%%

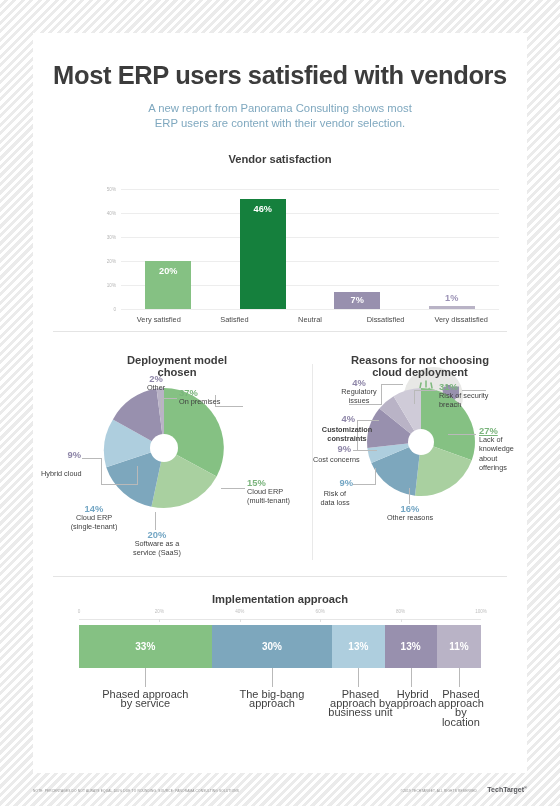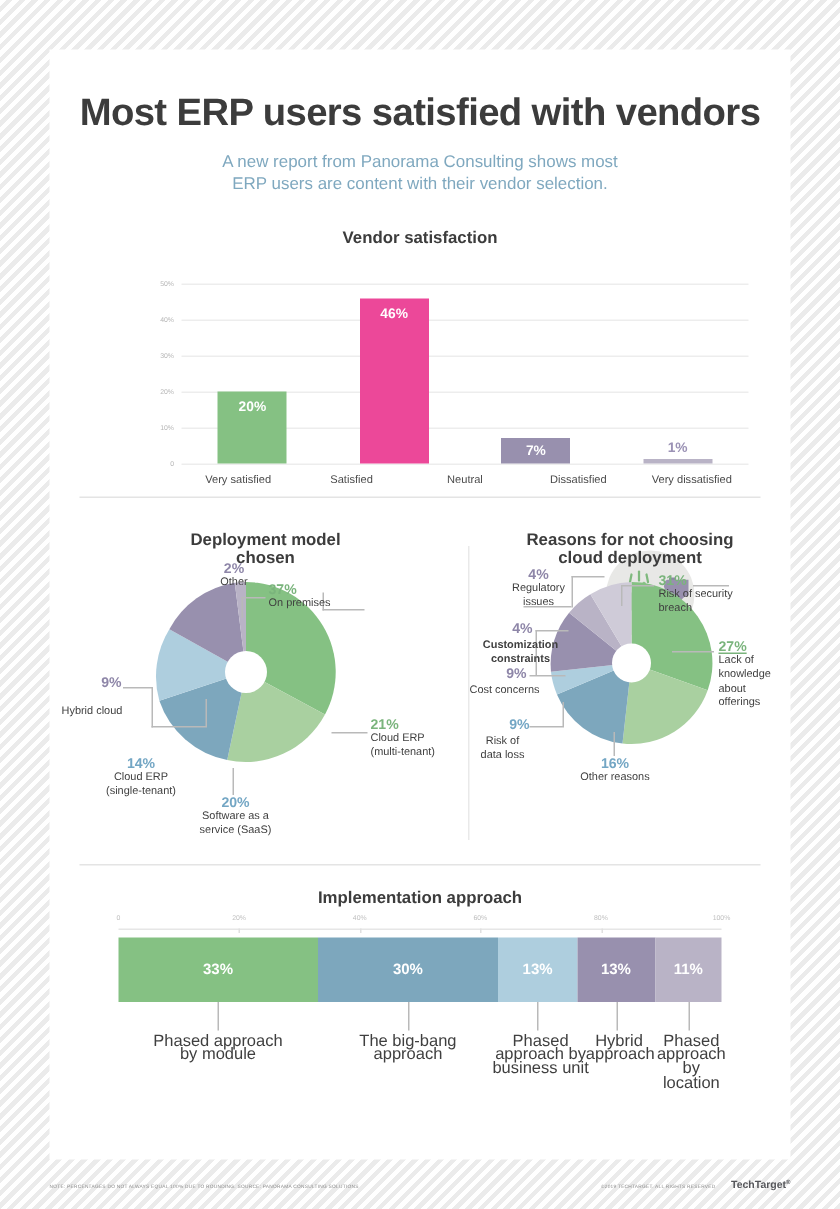--- a/index.html
+++ b/index.html
@@ -173,7 +173,7 @@
           </div>
         </div>
         <div class="bc-col">
-          <div class="bc-bar" style="height:110.4px;background:#ec4899;">
+          <div class="bc-bar" style="height:110.4px;background:#15803d;">
             <span class="bc-val">46%</span>
           </div>
         </div>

%%

Your instructions: Copy out every line of the listing that contains the string "class".

Output for this task:
         <div class="bc-col">
-          <div class="bc-bar" style="height:110.4px;background:#ec4899;">
+          <div class="bc-bar" style="height:110.4px;background:#15803d;">
             <span class="bc-val">46%</span>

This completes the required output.